> **RECORDS SUPPLIED**:
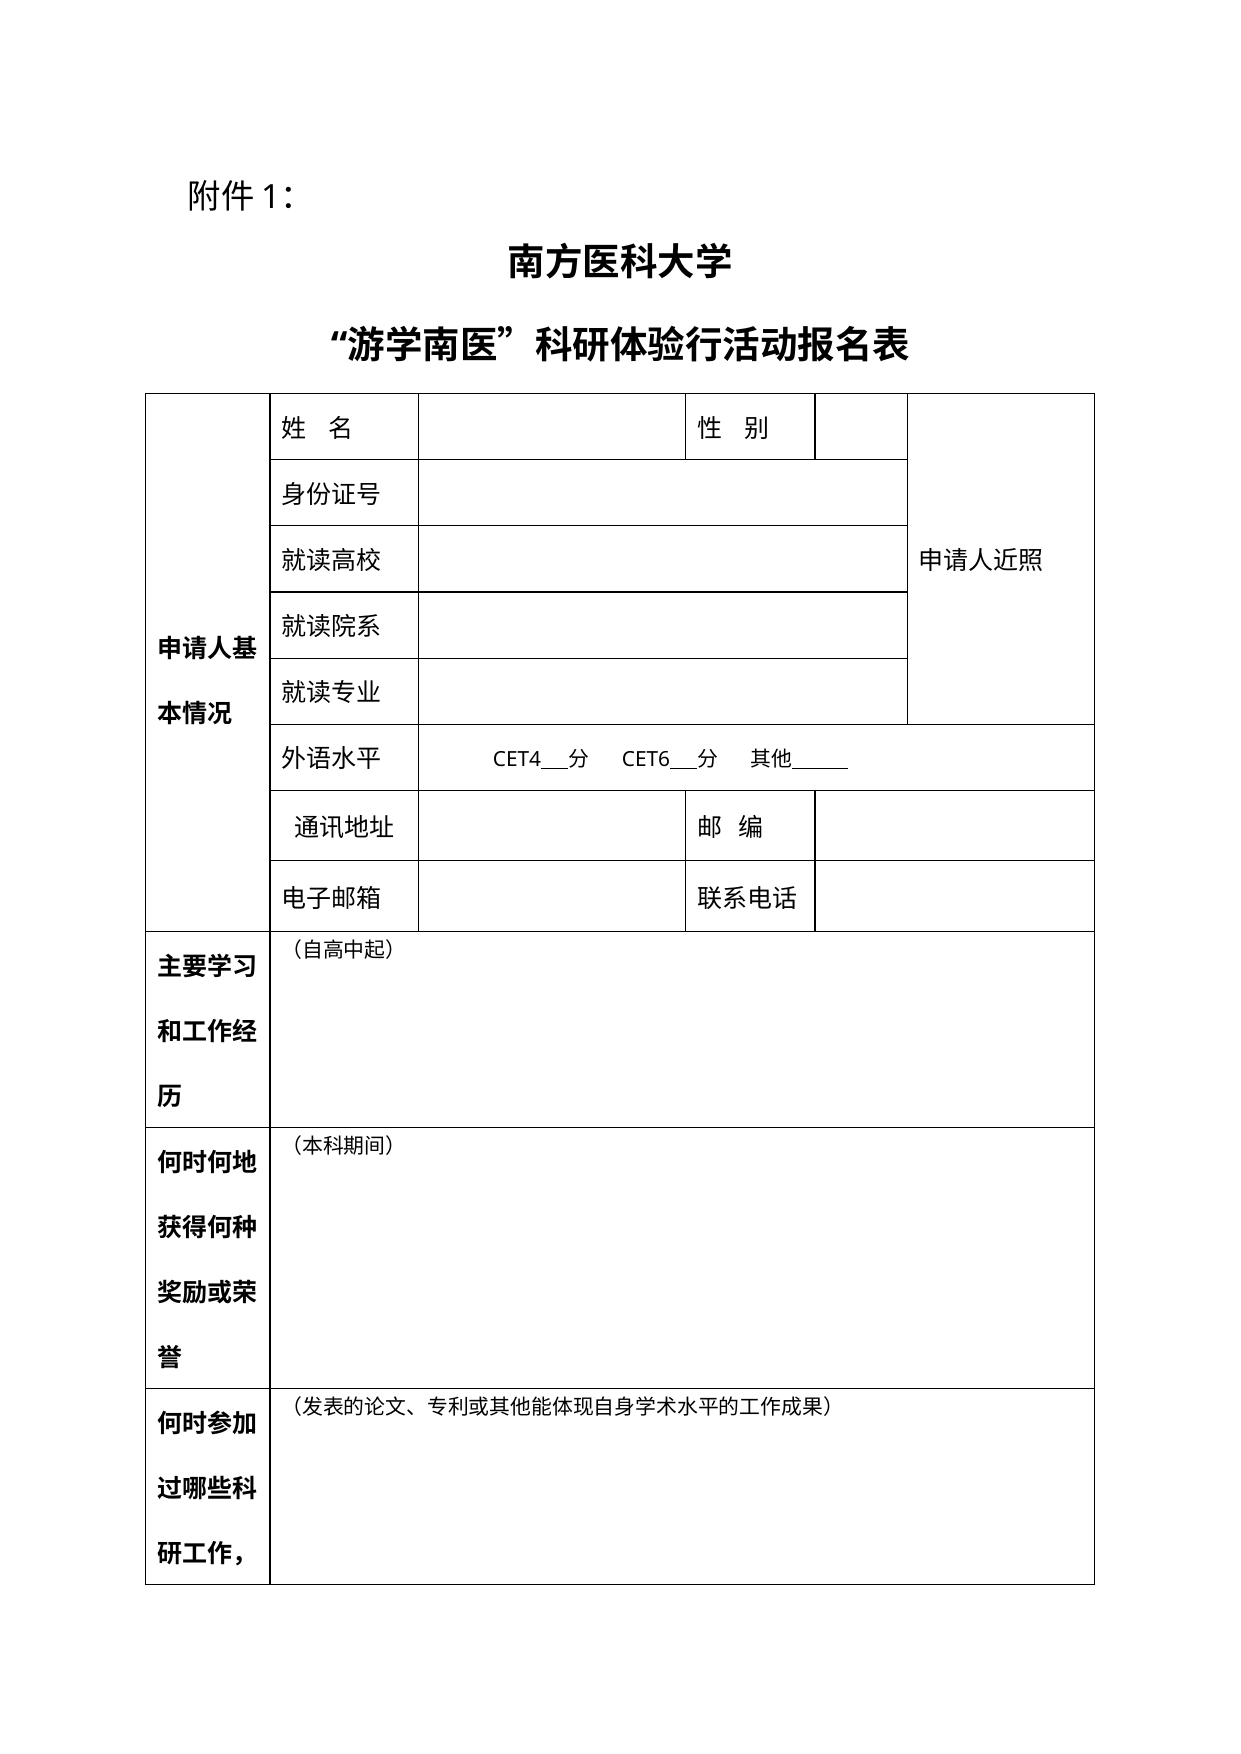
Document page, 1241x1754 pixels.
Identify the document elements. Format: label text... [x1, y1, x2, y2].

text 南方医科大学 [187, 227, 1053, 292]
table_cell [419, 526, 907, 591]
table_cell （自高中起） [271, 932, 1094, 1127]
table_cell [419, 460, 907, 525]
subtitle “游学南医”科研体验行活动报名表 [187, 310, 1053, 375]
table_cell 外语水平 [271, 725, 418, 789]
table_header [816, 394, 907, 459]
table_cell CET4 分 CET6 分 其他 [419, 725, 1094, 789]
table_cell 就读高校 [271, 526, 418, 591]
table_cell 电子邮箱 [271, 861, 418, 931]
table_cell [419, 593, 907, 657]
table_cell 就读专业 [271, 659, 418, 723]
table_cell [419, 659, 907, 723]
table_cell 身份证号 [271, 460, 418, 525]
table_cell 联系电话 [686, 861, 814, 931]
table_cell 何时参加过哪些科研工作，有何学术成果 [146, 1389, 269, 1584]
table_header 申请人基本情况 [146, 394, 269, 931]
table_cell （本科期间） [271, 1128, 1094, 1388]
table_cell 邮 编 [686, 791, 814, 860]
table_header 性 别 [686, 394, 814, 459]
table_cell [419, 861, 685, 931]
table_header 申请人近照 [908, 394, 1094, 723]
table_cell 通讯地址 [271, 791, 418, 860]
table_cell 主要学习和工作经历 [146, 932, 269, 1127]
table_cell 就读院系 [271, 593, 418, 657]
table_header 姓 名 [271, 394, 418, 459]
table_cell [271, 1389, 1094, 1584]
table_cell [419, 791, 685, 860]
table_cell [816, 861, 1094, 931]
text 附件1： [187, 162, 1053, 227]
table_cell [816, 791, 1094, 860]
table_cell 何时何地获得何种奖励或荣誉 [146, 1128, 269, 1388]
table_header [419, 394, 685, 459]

> **TASK DESCRIPTION**: This exercise asks for the data above to be given again exactly, without pictures.

> **RESPONSE FOR THIS EXERCISE**:
Document page, 1241x1754 pixels.
Identify the document elements. Format: label text... [x1, y1, x2, y2].

text 南方医科大学 [187, 227, 1053, 292]
table_cell [419, 526, 907, 591]
table_cell （自高中起） [271, 932, 1094, 1127]
table_cell [419, 460, 907, 525]
subtitle “游学南医”科研体验行活动报名表 [187, 310, 1053, 375]
table_cell 外语水平 [271, 725, 418, 789]
table_header [816, 394, 907, 459]
table_cell CET4 分 CET6 分 其他 [419, 725, 1094, 789]
table_cell 就读高校 [271, 526, 418, 591]
table_cell 电子邮箱 [271, 861, 418, 931]
table_cell [419, 593, 907, 657]
table_cell 就读专业 [271, 659, 418, 723]
table_cell [419, 659, 907, 723]
table_cell 身份证号 [271, 460, 418, 525]
table_cell 联系电话 [686, 861, 814, 931]
table_cell 何时参加过哪些科研工作，有何学术成果 [146, 1389, 269, 1584]
table_header 申请人基本情况 [146, 394, 269, 931]
table_cell （本科期间） [271, 1128, 1094, 1388]
table_cell 邮 编 [686, 791, 814, 860]
table_header 性 别 [686, 394, 814, 459]
table_cell [419, 861, 685, 931]
table_header 申请人近照 [908, 394, 1094, 723]
table_cell 通讯地址 [271, 791, 418, 860]
table_cell 主要学习和工作经历 [146, 932, 269, 1127]
table_cell 就读院系 [271, 593, 418, 657]
table_header 姓 名 [271, 394, 418, 459]
table_cell [271, 1389, 1094, 1584]
table_cell [419, 791, 685, 860]
table_cell [816, 861, 1094, 931]
text 附件1： [187, 162, 1053, 227]
table_cell [816, 791, 1094, 860]
table_cell 何时何地获得何种奖励或荣誉 [146, 1128, 269, 1388]
table_header [419, 394, 685, 459]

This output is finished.